Bion CEO Bassani said he doesn’t see Alloway’s bill as a municipality-funded bailout. Rather, he said it gives cities and towns an affordable alternative to costly projects aimed at reducing stormwater pollution. “We’re offering nutrient reductions for less,” he said. “You’re reducing such a small amount and spending a fortune. Until you can figure out how you’re going to solve this problem, stop the spending. This is taxpayer money.”
As written, Senate Bill 799 would tweak the Pennsylvania nutrient trading program with an influx of new buying power — $50 million a year — garnered from communities required to reduce polluted runoff from their streets and parking lots. Stormwater pollution is the only source of the Bay’s nutrient problems that continues to grow.
Alloway and Bassani argue that instead of investing in costly infrastructure projects, municipalities can meet their nutrient-reduction obligation by paying to have farms deal with their animal manure. By “buying” nutrient credits for practices on farms, the municipalities would be absolved. Companies like Bion and EnergyWorks would bid to get 10-year nutrient-removal contracts.
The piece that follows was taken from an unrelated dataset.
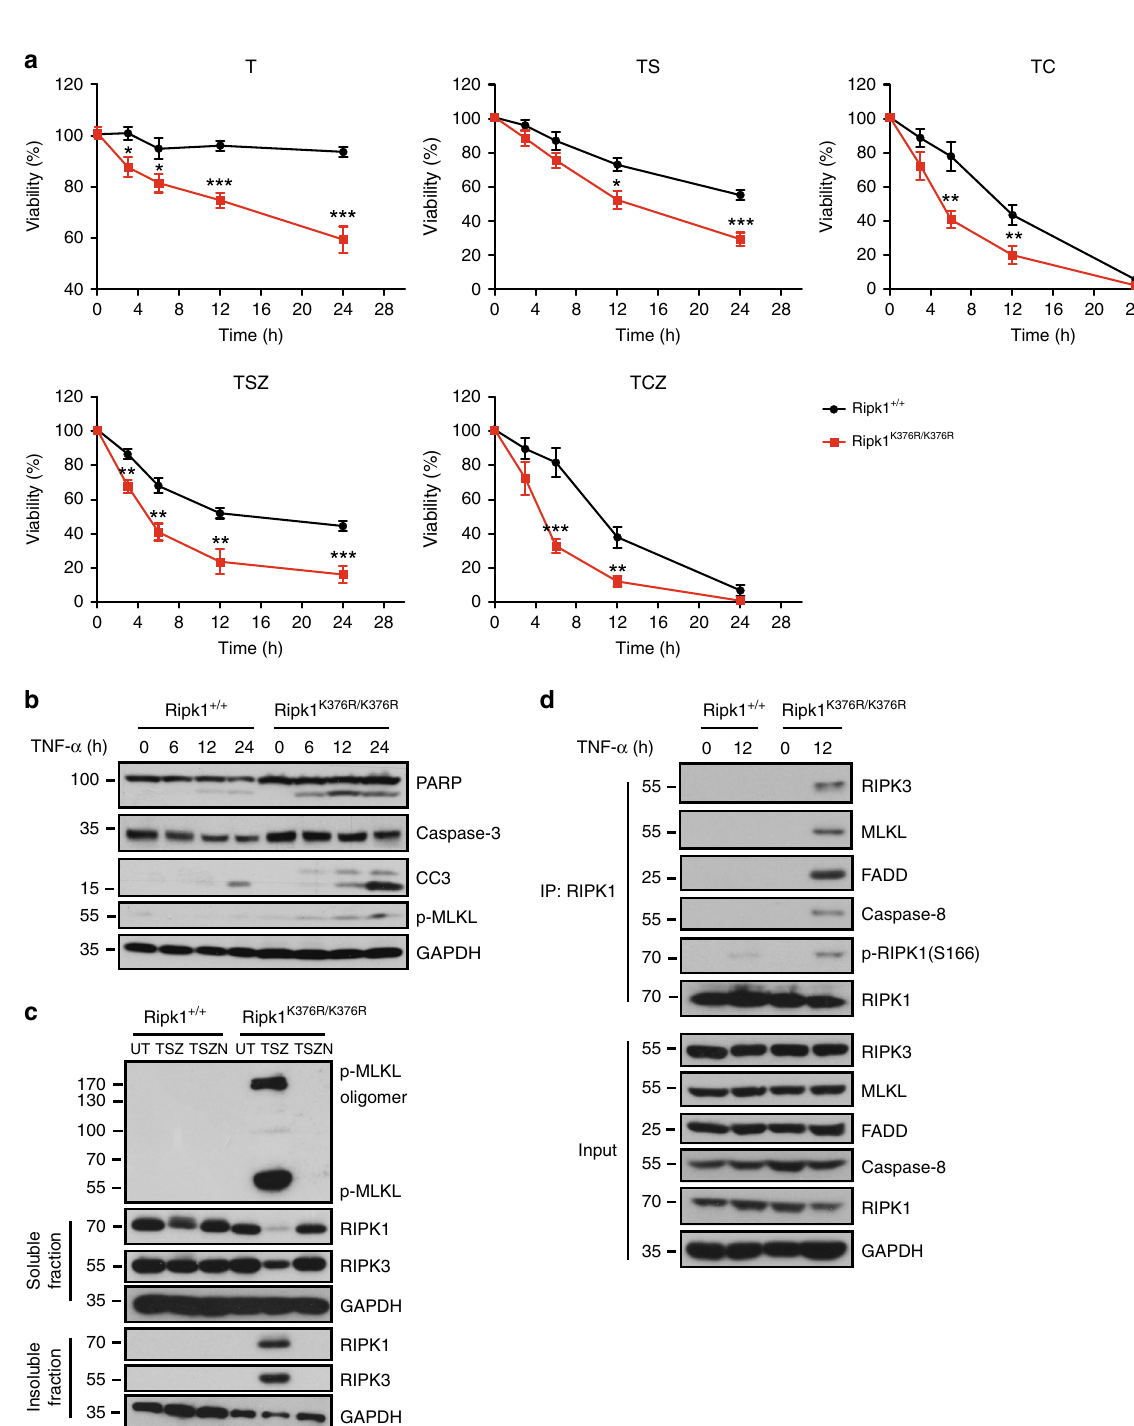
Fig. 3 Cells bearing RIPK1 K376R/K376R are more susceptible to TNF- α induced apoptosis and necroptosis. a Ripk1 + / + and Ripk1 K376R/K376R MEFs were treated with T, TS, TSZ, TC, TCZ for indicated times, respectively. Cell viability was determined using the CellTiter-Glo kit. The data are represented as the mean ± SEM of MEFs derived from 3 embryos. P values were determined by Student ’ s t -test (* p < 0.05, ** p < 0.01, *** p < 0.001). Abbreviations are as follows: UT untreated, TSZ TNF- α (20 ng/ml) + Smac mimetic(100nM) + zVAD(20 μ M); TSZN, TNF- α + Smac mimetic + zVAD + Necrostatin-1 (20 μ M); TC, TNF- α + CHX (20 ng/ml); TCZ, TNF- α + CHX + zVAD. Source data are provided as a Source Data fi le. b Ripk1 + / + and Ripk1 K376R/K376R MEFs were treated with mouse TNF- α (20 ng/ml) for indicated times, the cell lysates were analyzed by western blotting using the indicated antibodies. c Ripk1 + / + and Ripk1 K376R/K376R MEFs were treated with TSZ or TSZN for 3 h, the cell lysates were resolved on non-reducing gel and immunoblotted with anti-p-MLKL antibody. d Ripk1 + / + and Ripk1 K376R/K376R MEFs were treated with mouse TNF- α (20 ng/ml) for 12 h, anti-RIPK1 was used to immunoprecipitate complex and immunocomplexes were analyzed by western blotting using indicated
The Pennsylvania State Association of Township Supervisors opposes the bill, accoreding Elam M. Herr, the group’s assistant executive director. “As written, there are too many unknowns,” Herr said. Many municipalities have invested heavily in meeting their state and federally imposed stormwater control requirements. They’re also mandated to reduce sediment as well as nutrients, he said, which is not a pollutant currently covered by the state’s trading system.
The Chesapeake Bay Foundation blasted a similar bill two years ago, saying it “threatens to derail current clean water restoration efforts and divert critical funding from proven science-based practices, while favoring proprietary, corporate-backed and costly manure technologies.” But B. J. Small, spokesman for the foundation’s Pennsylvania office, declined to comment on the current bill.
PennAg Industries Association, an agricultural trade group, recently wrote a letter to Alloway supporting the bill — but with a long list of questions and clarifications needed for full support. “PennAg supports the use of technologies as one of the approaches for the Commonwealth to utilize. However, there is not one standalone solution which will generate all the necessary results for Pennsylvania to meet the Bay obligations,” wrote Christian R. Herr, the group’s executive vice president.
One of the bill’s most vocal critics is David Hess, former Department of Environmental Protection secretary, who now represents the Pennsylvania Environmental Council. He contends that Alloway’s bill is too narrowly drafted, and that it would funnel more taxpayer money into specific high-tech agricultural projects. He said that he, and his clients, have problems with that.
“We need to work with Senator Alloway and others to bring more private capital to family farms to make up for the deficit in state funding,” he said, “ “but instead of bringing in a system that would benefit one technology and one solution, we encouraged him to look at these other alternatives instead of high-cost high technology.”
Alloway’s bill, which has just four co-sponsors, is pending in the Senate Environmental Resources and Energy Committee, where it’s expected to get a hearing in the next few months.
He said the bill is just a starting point, and he has invited environmentalists, farm interests and municipalities to help revise it. But he insists that private enterprise be involved, and that it have a dependable source of revenue.
“You’re never going to meet your goals by appealing to businesses to do things for the good of the environment,” he said. “When businesses do something, they do it for the good of the bottom line.”